Consider the pattern of white and blue blocks in the diagram below.

1. Determine the sequence formed by the white blocks \((w)\).
2. Find the sequence formed by the blue blocks \((b)\).

Pattern number \((n)\)	\(\text{1}\)	\(\text{2}\)	\(\text{3}\)	\(\text{4}\)	\(\text{5}\)	\(\text{6}\)	\(n\)
No. of white blocks \((w)\)
Common difference \((d)\)

Pattern number \((n)\)	\(\text{1}\)	\(\text{2}\)	\(\text{3}\)	\(\text{4}\)	\(\text{5}\)	\(\text{6}\)	\(n\)
No. of blue blocks \((b)\)
Common difference \((d)\)

Use the diagram to complete the table for the white blocks

Pattern number \((n)\)	\(\text{1}\)	\(\text{2}\)	\(\text{3}\)	\(\text{4}\)	\(\text{5}\)	\(\text{6}\)	\(n\)
No. of white blocks \((w)\)	\(\text{4}\)	\(\text{8}\)	\(\text{12}\)	\(\text{16}\)	\(\text{20}\)	\(\text{24}\)	\(4n\)
Common difference \((d)\)		\(\text{4}\)	\(\text{4}\)	\(\text{4}\)	\(\text{4}\)	\(\text{4}\)

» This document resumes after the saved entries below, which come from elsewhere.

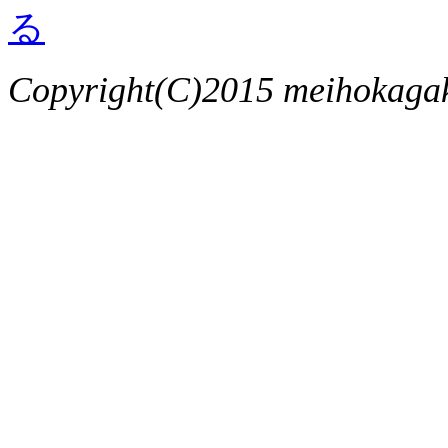
Copyright(C)2015 meihokagaku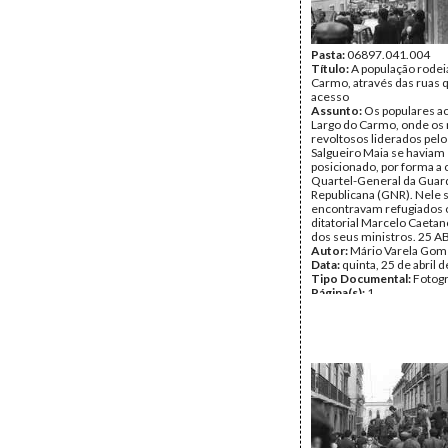
Pasta:
06897.041.004
Título:
A população rodei
Carmo, através das ruas 
acesso
Assunto:
Os populares a
Largo do Carmo, onde os 
revoltosos liderados pelo
Salgueiro Maia se haviam
posicionado, por forma a 
Quartel-General da Guar
Republicana (GNR). Nele 
encontravam refugiados o
ditatorial Marcelo Caetan
dos seus ministros. 25 A
Autor:
Mário Varela Gom
Data:
quinta, 25 de abril 
Tipo Documental:
Fotogr
Página(s):
1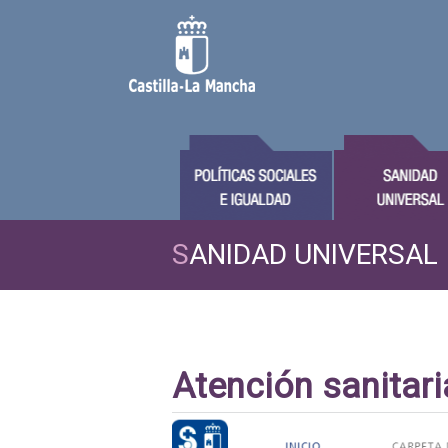
S
ANIDAD UNIVERSAL
Atención sanitari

We see that the next term in the sequence is obtained by adding \(\text{4}\) to the previous term, therefore the sequence is linear and the common difference \((d)\) is \(\text{4}\).

The general term is:

\begin{align*} T_{n} &= a + (n-1)d \\ &= 4 + (n-1)(4) \\ &= 4 + 4n - 4 \\ &= 4n \end{align*}

Use the diagram to complete the table for the blue blocks

Pattern number \((n)\)	\(\text{1}\)	\(\text{2}\)	\(\text{3}\)	\(\text{4}\)	\(\text{5}\)	\(\text{6}\)
No. of blue blocks \((b)\)	\(\text{0}\)	\(\text{1}\)	\(\text{4}\)	\(\text{9}\)	\(\text{16}\)	\(\text{25}\)
Difference		\(\text{1}\)	\(\text{3}\)	\(\text{5}\)	\(\text{7}\)	\(\text{9}\)

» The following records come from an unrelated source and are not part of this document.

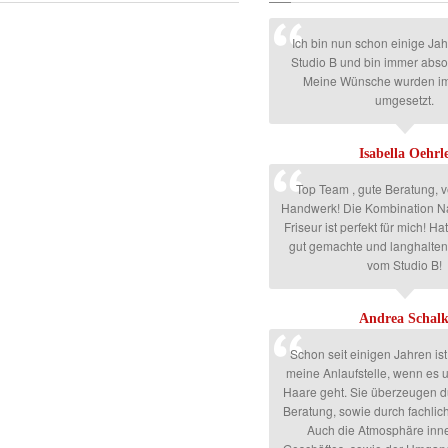
Ich bin nun schon einige Ja
Studio B und bin immer absol
Meine Wünsche wurden i
umgesetzt.
Isabella Oehrl
Top Team , gute Beratung, v
Handwerk! Die Kombination N
Friseur ist perfekt für mich! Ha
gut gemachte und langhalte
vom Studio B!
Andrea Schal
Schon seit einigen Jahren ist
meine Anlaufstelle, wenn es
Haare geht. Sie überzeugen d
Beratung, sowie durch fachli
Auch die Atmosphäre inn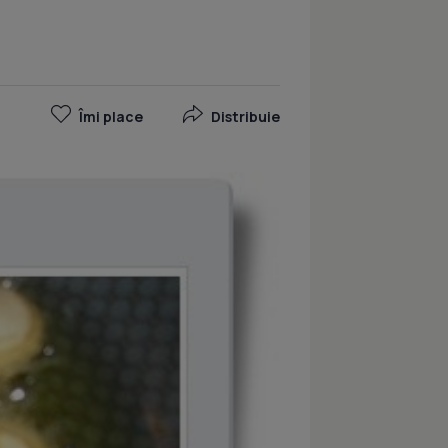
Îmi place
Distribuie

We notice that there is no common difference between successive terms. However, there is a pattern and on further investigation we see that this is in fact a quadratic sequence:

Pattern number \((n)\)	\(\text{1}\)	\(\text{2}\)	\(\text{3}\)	\(\text{4}\)	\(\text{5}\)	\(\text{6}\)	\(n\)
No. of blue blocks \((b)\)	\(\text{0}\)	\(\text{1}\)	\(\text{4}\)	\(\text{9}\)	\(\text{16}\)	\(\text{25}\)	\((n-1)^{2}\)
First difference	\(-\)	\(\text{1}\)	\(\text{3}\)	\(\text{5}\)	\(\text{7}\)	\(\text{9}\)	\(-\)
Second difference	\(-\)	\(-\)	\(\text{2}\)	\(\text{2}\)	\(\text{2}\)	\(\text{2}\)	\(-\)
Pattern	\((1-1)^{2}\)	\((2-1)^{2}\)	\((3-1)^{2}\)	\((4-1)^{2}\)	\((5-1)^{2}\)	\((6-1)^{2}\)	\((n-1)^{2}\)

\[T_{n} = (n - 1)^{2}\]

Draw a graph of \(T_{n}\) vs. \(n\) for each sequence

\begin{align*} \text{White blocks: } T_{n} &= 4n \\ \text{Blue blocks: } T_{n} &= (n-1)^{2} \\ &= n^{2} - 2n + 1 \end{align*}

Since the numbers of the sequences are natural numbers \((n \in \{1;2;3; \ldots \} )\), we should not connect the plotted points. In the diagram above, a dotted line has been used to show that the graph of the sequence formed by the white blocks \((w)\) is a straight line and the graph of the sequence formed by the blue blocks \((b)\) is a parabola.